To Dr. Lewis, it’s a matter of being thoughtful, considerate, and respectful of patients, she says. “You know, whatever you would do for a guest in your home.”

How did Dr. Lewis arrive at her hospitable ways? “I’ve always done it this way,” she says simply.

She seems drawn to it naturally. Though she sees her share of non-­signout, non-FNA specimens, which entail no patient contact, they’re not her raison d’être. She hungers after something larger: to put pathology practice squarely into a clinical context. “To see a patient, to feel what a mass feels like, to feel what the needle feels like in the mass, to have that clinical context, is so important,” she says.

For too long, she says, some pathologists have labored under the perception that they’re good at talking with clinicians, but not with patients. “We’ve relinquished that role.” Maybe, she suggests, it’s time for pathologists to take it back. Who better than a pathologist, she asks, to communicate pathological findings to a patient, especially when there are nuances to explain, uncertainties to broach?
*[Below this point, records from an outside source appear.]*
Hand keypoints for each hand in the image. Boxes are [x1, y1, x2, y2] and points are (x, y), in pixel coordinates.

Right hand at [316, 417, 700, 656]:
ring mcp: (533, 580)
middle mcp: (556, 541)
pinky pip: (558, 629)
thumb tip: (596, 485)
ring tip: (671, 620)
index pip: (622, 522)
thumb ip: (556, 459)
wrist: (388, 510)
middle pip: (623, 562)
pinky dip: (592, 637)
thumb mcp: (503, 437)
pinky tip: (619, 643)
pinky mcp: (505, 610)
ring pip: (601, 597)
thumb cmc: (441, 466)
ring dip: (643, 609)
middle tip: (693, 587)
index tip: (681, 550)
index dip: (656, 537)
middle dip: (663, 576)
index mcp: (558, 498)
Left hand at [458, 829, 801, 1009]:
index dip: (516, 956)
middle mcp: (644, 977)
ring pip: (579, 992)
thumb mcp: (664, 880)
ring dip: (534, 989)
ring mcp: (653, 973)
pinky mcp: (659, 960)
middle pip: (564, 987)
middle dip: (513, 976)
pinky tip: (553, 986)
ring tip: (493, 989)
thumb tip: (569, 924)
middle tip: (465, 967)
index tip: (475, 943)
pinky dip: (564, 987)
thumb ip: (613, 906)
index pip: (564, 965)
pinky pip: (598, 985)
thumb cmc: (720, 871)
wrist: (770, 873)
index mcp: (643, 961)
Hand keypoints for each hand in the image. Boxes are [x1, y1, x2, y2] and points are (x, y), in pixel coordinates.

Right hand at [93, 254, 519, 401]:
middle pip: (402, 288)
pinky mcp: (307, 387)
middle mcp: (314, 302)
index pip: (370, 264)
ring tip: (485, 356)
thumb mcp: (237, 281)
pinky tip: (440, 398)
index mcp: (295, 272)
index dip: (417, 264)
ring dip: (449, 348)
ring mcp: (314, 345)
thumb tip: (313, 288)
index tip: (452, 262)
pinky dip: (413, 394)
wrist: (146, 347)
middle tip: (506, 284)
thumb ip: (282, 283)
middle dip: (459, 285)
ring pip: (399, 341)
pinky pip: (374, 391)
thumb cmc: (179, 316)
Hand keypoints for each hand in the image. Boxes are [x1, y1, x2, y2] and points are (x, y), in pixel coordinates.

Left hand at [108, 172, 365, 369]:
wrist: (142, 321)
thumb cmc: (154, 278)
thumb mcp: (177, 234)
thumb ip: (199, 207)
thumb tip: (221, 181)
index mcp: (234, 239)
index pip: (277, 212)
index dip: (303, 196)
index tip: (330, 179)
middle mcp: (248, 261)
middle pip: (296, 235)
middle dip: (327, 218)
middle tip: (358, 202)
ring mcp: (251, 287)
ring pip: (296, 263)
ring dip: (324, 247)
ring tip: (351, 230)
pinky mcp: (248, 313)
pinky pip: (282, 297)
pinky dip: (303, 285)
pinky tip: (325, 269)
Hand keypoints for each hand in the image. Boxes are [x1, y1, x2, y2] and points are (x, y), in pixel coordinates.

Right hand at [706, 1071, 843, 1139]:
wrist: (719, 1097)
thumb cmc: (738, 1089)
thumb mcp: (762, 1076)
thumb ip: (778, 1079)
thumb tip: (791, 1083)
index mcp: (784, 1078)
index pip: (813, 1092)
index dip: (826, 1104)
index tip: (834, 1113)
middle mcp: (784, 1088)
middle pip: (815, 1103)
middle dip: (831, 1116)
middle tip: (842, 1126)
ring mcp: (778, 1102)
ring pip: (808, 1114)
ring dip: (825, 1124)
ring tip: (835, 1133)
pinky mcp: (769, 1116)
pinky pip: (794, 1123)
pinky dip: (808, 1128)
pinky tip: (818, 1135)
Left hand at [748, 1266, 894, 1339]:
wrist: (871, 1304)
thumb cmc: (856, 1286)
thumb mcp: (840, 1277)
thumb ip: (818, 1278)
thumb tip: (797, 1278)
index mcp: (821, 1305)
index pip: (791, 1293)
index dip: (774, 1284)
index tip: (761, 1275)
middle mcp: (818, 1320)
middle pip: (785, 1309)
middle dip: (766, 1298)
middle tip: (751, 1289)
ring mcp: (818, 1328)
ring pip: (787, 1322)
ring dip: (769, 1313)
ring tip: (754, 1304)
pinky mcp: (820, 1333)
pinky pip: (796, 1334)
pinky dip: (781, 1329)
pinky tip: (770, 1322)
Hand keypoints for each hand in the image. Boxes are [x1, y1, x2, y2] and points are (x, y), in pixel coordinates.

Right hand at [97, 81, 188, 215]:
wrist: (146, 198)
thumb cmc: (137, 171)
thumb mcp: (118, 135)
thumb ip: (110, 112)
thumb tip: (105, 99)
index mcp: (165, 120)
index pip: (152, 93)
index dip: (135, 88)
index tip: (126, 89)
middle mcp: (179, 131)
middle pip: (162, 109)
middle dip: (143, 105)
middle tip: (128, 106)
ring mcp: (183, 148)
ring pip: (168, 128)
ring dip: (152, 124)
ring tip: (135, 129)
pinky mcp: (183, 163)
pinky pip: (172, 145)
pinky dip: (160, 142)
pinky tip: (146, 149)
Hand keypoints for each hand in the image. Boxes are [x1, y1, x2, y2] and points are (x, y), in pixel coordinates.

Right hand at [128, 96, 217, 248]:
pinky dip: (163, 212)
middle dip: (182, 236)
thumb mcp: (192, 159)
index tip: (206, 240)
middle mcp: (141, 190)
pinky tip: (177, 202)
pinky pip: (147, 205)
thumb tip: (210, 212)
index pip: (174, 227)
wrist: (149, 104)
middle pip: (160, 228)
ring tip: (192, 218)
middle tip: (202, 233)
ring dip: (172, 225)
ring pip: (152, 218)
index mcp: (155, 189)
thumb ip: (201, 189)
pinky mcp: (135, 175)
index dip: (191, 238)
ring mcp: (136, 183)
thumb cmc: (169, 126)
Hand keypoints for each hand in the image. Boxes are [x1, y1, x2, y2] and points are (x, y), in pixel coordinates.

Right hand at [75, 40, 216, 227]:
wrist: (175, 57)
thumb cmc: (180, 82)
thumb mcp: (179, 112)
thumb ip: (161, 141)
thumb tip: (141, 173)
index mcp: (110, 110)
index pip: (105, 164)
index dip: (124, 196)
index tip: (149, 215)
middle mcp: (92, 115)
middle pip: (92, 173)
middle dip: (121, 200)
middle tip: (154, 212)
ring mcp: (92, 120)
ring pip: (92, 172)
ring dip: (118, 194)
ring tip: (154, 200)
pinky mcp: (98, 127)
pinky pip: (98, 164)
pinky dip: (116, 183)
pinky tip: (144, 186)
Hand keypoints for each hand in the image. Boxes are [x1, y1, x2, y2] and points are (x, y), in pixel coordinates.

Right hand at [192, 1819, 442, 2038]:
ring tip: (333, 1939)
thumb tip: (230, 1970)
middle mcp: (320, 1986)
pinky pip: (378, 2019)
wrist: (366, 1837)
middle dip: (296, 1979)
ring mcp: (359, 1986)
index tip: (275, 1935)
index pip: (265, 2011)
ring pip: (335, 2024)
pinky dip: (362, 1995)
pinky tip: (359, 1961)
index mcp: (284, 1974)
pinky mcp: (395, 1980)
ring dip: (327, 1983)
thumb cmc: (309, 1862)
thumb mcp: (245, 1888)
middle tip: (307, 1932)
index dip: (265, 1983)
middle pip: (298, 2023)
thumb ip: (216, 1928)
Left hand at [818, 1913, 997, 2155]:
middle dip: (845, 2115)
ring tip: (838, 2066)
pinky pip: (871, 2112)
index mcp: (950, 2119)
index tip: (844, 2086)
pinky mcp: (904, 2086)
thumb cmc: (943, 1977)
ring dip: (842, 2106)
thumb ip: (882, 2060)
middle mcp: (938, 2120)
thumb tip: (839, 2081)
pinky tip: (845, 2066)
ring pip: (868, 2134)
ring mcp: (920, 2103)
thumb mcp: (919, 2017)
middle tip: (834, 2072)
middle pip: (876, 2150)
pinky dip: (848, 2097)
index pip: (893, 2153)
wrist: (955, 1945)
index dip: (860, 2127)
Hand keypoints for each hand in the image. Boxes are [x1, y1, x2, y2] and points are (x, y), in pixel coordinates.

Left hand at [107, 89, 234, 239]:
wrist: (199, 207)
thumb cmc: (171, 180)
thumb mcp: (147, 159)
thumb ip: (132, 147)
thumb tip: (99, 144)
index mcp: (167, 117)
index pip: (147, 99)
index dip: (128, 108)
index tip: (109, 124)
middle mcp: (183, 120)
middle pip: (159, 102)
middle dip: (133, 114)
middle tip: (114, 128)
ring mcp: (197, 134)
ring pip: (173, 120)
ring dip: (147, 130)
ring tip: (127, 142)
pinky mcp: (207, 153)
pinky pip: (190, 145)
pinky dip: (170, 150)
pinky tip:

Pathologists could also fill in gaps left by other physicians. “Patients have actually said that to me,” Dr. Lewis says. “I was talking with a patient yesterday, and he was saying, ‘You explained everything so well. I really appreciate it.’ He hadn’t heard from his referring doctor, so he called me.” Dr. Lewis didn’t hesitate to call the doctor herself. “Patients come to me for a procedure, yes, but I’m also there to help in any way I can. I am their doctor, too.”

If pathologists can educate clinicians, why can’t they educate patients, she asks. And if patients are often stuck at a crossroads (though to some it may feel more like crosshairs) when they seek medical care, why can’t pathologists help guide them?

They can, says Dr. Lewis. It’s natural for pathologists to integrate information, she maintains. When she signs out cytology cases, even ones on which she hasn’t performed the FNA, she requests the related imaging information, clinical laboratory data, and patient history. She says it’s not unusual for her to look at a CT scan with a patient, for example, and talk about those findings alongside the pathological findings. She wants to be the one to put it all together for patients, rather than being yet another doctor who sends patients on their way after giving them yet another piece of possibly confusing (to them) information.

All of this is hard work, Dr. Lewis concedes. It takes time. Pathologists don’t have the same support system that has evolved in clinical practices. And, at least in an academic center like the one where she practices, “you pay a price” for patient interaction, in the sense of renouncing other opportunities. “But it’s always been worth it to me,” she says.

Apparently it’s been worth it for her patients, too. But if she needs a reminder, well, there’s that file full of thank-you notes in her office.


Karen Titus is CAP TODAY contributing editor and co-managing editor.